Brief → Your task is to repeat exactly the lines below between the line holding "## Modelo Convolutivo" and the line holding "Un modelo convolutivo", inclusive, and only those.

***

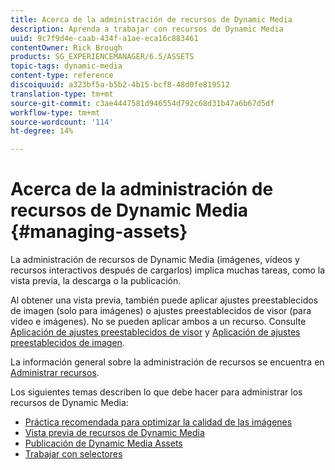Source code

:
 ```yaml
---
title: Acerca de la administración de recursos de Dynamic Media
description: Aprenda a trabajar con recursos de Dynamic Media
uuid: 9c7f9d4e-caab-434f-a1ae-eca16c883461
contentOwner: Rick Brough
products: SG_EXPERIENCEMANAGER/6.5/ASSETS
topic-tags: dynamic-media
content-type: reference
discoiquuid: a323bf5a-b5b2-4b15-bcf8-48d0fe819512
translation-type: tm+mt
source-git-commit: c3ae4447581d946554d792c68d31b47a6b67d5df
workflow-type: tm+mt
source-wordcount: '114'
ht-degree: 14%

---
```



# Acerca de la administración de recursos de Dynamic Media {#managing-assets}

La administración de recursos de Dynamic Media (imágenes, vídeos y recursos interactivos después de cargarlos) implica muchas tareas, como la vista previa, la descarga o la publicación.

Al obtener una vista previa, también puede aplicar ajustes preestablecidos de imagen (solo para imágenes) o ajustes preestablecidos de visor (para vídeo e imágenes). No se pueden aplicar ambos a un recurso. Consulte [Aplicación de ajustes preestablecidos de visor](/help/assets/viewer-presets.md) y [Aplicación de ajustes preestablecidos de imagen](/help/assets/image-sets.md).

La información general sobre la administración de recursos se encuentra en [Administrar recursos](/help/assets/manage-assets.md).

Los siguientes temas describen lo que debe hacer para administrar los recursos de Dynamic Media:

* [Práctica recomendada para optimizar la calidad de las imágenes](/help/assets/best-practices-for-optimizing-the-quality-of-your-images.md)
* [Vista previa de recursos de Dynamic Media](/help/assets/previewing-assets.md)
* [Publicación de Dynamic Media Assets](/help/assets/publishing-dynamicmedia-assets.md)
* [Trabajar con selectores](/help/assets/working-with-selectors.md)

***

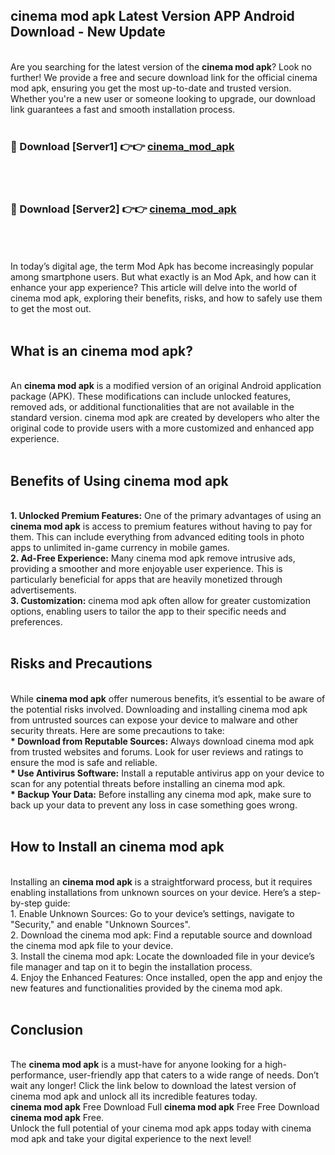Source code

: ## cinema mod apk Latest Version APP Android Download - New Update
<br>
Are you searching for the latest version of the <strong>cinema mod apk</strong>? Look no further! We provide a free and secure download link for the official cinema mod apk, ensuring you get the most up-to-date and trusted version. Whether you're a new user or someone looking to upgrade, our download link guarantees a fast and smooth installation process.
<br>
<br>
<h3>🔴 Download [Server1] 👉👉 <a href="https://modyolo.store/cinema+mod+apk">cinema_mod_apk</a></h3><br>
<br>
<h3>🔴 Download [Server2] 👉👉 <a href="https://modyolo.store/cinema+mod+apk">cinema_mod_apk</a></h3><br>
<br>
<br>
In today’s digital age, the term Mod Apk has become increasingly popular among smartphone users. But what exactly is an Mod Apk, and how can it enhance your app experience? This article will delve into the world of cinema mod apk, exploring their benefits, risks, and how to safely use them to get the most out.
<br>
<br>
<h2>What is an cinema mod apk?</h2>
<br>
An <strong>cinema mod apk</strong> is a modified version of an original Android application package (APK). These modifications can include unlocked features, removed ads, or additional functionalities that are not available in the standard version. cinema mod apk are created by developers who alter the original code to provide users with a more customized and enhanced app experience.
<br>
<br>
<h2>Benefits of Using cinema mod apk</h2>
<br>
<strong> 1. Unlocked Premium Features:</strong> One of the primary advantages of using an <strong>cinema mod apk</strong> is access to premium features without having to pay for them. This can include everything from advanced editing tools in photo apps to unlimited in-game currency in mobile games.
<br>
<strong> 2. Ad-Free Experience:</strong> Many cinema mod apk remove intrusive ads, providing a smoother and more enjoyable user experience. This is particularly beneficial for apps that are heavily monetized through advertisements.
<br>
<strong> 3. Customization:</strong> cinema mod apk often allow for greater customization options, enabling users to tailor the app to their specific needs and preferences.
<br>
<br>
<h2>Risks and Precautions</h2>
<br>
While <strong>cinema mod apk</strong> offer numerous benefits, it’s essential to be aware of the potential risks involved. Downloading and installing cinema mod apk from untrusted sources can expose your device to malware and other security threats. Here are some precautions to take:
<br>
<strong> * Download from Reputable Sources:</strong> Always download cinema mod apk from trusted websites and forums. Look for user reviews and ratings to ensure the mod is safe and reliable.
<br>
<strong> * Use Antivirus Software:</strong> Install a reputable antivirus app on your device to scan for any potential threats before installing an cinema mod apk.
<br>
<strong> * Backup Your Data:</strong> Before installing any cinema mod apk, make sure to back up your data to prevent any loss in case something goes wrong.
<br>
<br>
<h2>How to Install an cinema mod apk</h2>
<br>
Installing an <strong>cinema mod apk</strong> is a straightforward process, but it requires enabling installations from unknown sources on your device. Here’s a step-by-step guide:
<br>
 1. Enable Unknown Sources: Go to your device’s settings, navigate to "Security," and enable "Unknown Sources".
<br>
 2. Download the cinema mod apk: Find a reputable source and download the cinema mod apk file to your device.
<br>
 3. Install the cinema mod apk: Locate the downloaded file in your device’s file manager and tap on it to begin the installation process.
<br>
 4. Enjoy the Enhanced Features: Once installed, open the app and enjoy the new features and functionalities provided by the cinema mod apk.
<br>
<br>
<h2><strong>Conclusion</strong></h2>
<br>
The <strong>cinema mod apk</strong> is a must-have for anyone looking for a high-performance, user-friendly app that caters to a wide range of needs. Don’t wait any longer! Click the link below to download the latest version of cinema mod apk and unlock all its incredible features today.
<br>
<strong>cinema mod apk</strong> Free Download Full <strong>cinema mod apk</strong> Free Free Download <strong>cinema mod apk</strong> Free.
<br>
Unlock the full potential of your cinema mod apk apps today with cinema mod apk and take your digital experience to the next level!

***

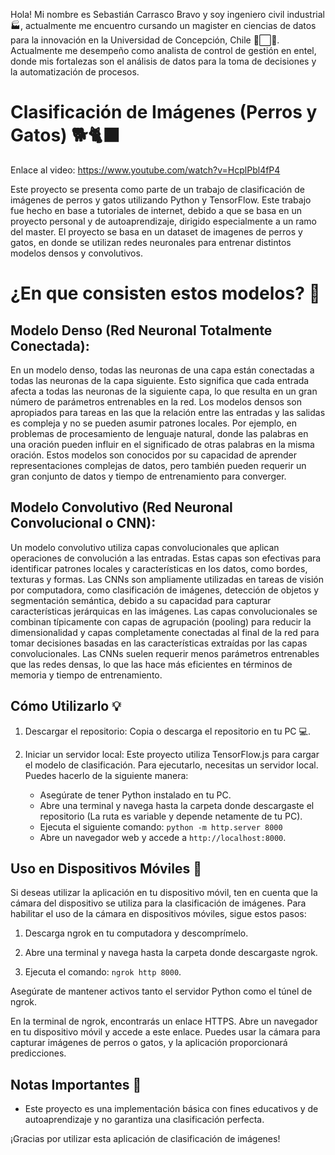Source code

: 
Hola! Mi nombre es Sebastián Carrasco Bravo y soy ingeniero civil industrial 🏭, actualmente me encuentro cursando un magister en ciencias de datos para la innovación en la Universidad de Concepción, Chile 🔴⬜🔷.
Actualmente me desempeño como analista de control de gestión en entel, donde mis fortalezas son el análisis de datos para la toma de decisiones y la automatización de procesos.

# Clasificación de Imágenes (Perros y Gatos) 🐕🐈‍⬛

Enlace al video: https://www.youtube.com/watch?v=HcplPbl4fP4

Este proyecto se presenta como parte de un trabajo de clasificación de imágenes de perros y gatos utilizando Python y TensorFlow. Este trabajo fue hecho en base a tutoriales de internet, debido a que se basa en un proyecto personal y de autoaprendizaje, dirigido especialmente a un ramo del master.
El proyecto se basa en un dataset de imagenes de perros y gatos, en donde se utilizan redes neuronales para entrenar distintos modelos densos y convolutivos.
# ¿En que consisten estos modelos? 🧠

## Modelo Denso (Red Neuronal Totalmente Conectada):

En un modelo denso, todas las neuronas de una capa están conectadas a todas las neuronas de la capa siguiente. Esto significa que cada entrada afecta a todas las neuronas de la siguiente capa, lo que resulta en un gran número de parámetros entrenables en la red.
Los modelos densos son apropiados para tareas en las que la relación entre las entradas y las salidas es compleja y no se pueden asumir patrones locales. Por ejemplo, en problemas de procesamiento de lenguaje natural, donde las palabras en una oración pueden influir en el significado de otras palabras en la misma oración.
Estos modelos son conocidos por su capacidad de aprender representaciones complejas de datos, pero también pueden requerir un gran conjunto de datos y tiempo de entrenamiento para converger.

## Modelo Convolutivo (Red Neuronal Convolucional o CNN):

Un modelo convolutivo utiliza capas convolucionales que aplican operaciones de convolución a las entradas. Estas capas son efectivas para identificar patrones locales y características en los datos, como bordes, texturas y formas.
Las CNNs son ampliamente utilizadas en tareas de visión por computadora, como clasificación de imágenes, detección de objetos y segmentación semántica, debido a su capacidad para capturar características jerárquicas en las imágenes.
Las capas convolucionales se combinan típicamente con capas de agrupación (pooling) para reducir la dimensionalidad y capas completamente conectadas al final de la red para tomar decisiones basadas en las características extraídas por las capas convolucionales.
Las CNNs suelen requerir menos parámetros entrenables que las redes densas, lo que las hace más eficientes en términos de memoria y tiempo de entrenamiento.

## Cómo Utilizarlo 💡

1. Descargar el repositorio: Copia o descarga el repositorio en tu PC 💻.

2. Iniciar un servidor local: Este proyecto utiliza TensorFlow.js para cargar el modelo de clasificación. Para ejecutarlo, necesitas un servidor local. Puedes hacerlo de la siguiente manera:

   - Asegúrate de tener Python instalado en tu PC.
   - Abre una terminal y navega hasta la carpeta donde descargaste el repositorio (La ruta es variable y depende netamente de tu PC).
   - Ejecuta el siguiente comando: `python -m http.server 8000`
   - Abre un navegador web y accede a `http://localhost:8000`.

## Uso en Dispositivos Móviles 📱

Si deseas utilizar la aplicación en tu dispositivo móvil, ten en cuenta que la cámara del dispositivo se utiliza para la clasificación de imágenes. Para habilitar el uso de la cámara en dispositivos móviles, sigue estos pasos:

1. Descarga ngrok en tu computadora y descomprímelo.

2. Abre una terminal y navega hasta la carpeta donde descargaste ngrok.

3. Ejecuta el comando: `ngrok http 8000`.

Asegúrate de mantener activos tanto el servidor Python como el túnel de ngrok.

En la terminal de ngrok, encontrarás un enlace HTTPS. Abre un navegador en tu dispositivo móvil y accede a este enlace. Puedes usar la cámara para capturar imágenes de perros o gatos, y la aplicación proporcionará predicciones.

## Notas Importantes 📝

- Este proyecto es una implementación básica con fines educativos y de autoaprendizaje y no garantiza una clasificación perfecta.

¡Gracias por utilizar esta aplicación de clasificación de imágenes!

***

Answer to this exercise →
## Modelo Convolutivo (Red Neuronal Convolucional o CNN):

Un modelo convolutivo utiliza capas convolucionales que aplican operaciones de convolución a las entradas. Estas capas son efectivas para identificar patrones locales y características en los datos, como bordes, texturas y formas.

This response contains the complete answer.